Data entries
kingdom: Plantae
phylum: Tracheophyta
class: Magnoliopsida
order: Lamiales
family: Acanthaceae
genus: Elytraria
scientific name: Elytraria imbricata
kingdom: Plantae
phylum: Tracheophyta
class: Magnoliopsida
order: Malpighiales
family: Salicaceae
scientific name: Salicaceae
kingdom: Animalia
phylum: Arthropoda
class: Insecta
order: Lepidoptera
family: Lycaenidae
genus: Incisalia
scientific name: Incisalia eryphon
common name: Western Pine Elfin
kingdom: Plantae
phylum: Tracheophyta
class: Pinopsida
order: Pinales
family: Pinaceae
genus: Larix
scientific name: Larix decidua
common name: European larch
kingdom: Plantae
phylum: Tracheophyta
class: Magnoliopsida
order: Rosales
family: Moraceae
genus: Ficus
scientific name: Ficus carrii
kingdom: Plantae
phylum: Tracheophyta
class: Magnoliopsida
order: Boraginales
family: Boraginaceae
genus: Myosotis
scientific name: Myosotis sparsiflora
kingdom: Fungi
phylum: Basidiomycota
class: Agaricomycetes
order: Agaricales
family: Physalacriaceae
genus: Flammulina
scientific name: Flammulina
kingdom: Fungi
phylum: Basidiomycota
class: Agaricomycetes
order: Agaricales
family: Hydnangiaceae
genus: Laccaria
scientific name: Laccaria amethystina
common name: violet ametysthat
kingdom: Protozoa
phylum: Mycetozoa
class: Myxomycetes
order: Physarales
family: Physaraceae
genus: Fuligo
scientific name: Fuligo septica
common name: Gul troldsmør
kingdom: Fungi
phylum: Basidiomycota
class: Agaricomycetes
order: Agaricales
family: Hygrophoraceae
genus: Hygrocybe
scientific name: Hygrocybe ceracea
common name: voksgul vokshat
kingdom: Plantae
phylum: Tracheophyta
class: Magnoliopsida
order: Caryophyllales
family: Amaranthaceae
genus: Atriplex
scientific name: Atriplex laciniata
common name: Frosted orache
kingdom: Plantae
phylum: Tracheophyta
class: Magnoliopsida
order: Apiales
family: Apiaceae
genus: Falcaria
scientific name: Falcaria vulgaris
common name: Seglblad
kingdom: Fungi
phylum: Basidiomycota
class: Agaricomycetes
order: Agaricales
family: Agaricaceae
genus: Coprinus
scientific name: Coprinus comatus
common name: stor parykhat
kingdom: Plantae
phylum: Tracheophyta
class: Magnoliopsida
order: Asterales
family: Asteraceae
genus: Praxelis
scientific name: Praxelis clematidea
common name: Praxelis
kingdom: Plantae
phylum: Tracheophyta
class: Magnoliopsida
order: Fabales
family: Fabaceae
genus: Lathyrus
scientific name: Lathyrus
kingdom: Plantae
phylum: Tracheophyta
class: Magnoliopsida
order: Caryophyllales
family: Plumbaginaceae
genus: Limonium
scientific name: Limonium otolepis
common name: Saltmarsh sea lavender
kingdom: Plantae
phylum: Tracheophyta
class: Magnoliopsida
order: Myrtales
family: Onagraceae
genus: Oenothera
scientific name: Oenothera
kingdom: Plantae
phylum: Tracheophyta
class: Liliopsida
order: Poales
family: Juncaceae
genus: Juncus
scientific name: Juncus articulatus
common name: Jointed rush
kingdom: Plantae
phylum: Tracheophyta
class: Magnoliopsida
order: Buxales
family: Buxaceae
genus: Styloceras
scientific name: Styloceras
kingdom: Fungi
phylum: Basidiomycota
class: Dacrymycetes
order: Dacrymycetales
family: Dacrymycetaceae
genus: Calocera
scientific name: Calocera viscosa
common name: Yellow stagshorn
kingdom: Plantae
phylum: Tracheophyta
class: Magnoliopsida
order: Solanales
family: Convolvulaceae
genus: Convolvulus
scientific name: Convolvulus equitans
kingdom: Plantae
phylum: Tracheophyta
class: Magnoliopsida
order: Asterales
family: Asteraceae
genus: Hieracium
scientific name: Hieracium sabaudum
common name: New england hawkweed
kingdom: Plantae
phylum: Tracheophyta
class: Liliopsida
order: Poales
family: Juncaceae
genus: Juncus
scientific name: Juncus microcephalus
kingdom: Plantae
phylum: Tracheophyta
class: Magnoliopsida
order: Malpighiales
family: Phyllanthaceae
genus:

§ EXERCISE GOAL
Transcribe every line of the material above word for word, keeping the original order.

§ SOLUTION
kingdom: Plantae
phylum: Tracheophyta
class: Magnoliopsida
order: Lamiales
family: Acanthaceae
genus: Elytraria
scientific name: Elytraria imbricata
kingdom: Plantae
phylum: Tracheophyta
class: Magnoliopsida
order: Malpighiales
family: Salicaceae
scientific name: Salicaceae
kingdom: Animalia
phylum: Arthropoda
class: Insecta
order: Lepidoptera
family: Lycaenidae
genus: Incisalia
scientific name: Incisalia eryphon
common name: Western Pine Elfin
kingdom: Plantae
phylum: Tracheophyta
class: Pinopsida
order: Pinales
family: Pinaceae
genus: Larix
scientific name: Larix decidua
common name: European larch
kingdom: Plantae
phylum: Tracheophyta
class: Magnoliopsida
order: Rosales
family: Moraceae
genus: Ficus
scientific name: Ficus carrii
kingdom: Plantae
phylum: Tracheophyta
class: Magnoliopsida
order: Boraginales
family: Boraginaceae
genus: Myosotis
scientific name: Myosotis sparsiflora
kingdom: Fungi
phylum: Basidiomycota
class: Agaricomycetes
order: Agaricales
family: Physalacriaceae
genus: Flammulina
scientific name: Flammulina
kingdom: Fungi
phylum: Basidiomycota
class: Agaricomycetes
order: Agaricales
family: Hydnangiaceae
genus: Laccaria
scientific name: Laccaria amethystina
common name: violet ametysthat
kingdom: Protozoa
phylum: Mycetozoa
class: Myxomycetes
order: Physarales
family: Physaraceae
genus: Fuligo
scientific name: Fuligo septica
common name: Gul troldsmør
kingdom: Fungi
phylum: Basidiomycota
class: Agaricomycetes
order: Agaricales
family: Hygrophoraceae
genus: Hygrocybe
scientific name: Hygrocybe ceracea
common name: voksgul vokshat
kingdom: Plantae
phylum: Tracheophyta
class: Magnoliopsida
order: Caryophyllales
family: Amaranthaceae
genus: Atriplex
scientific name: Atriplex laciniata
common name: Frosted orache
kingdom: Plantae
phylum: Tracheophyta
class: Magnoliopsida
order: Apiales
family: Apiaceae
genus: Falcaria
scientific name: Falcaria vulgaris
common name: Seglblad
kingdom: Fungi
phylum: Basidiomycota
class: Agaricomycetes
order: Agaricales
family: Agaricaceae
genus: Coprinus
scientific name: Coprinus comatus
common name: stor parykhat
kingdom: Plantae
phylum: Tracheophyta
class: Magnoliopsida
order: Asterales
family: Asteraceae
genus: Praxelis
scientific name: Praxelis clematidea
common name: Praxelis
kingdom: Plantae
phylum: Tracheophyta
class: Magnoliopsida
order: Fabales
family: Fabaceae
genus: Lathyrus
scientific name: Lathyrus
kingdom: Plantae
phylum: Tracheophyta
class: Magnoliopsida
order: Caryophyllales
family: Plumbaginaceae
genus: Limonium
scientific name: Limonium otolepis
common name: Saltmarsh sea lavender
kingdom: Plantae
phylum: Tracheophyta
class: Magnoliopsida
order: Myrtales
family: Onagraceae
genus: Oenothera
scientific name: Oenothera
kingdom: Plantae
phylum: Tracheophyta
class: Liliopsida
order: Poales
family: Juncaceae
genus: Juncus
scientific name: Juncus articulatus
common name: Jointed rush
kingdom: Plantae
phylum: Tracheophyta
class: Magnoliopsida
order: Buxales
family: Buxaceae
genus: Styloceras
scientific name: Styloceras
kingdom: Fungi
phylum: Basidiomycota
class: Dacrymycetes
order: Dacrymycetales
family: Dacrymycetaceae
genus: Calocera
scientific name: Calocera viscosa
common name: Yellow stagshorn
kingdom: Plantae
phylum: Tracheophyta
class: Magnoliopsida
order: Solanales
family: Convolvulaceae
genus: Convolvulus
scientific name: Convolvulus equitans
kingdom: Plantae
phylum: Tracheophyta
class: Magnoliopsida
order: Asterales
family: Asteraceae
genus: Hieracium
scientific name: Hieracium sabaudum
common name: New england hawkweed
kingdom: Plantae
phylum: Tracheophyta
class: Liliopsida
order: Poales
family: Juncaceae
genus: Juncus
scientific name: Juncus microcephalus
kingdom: Plantae
phylum: Tracheophyta
class: Magnoliopsida
order: Malpighiales
family: Phyllanthaceae
genus:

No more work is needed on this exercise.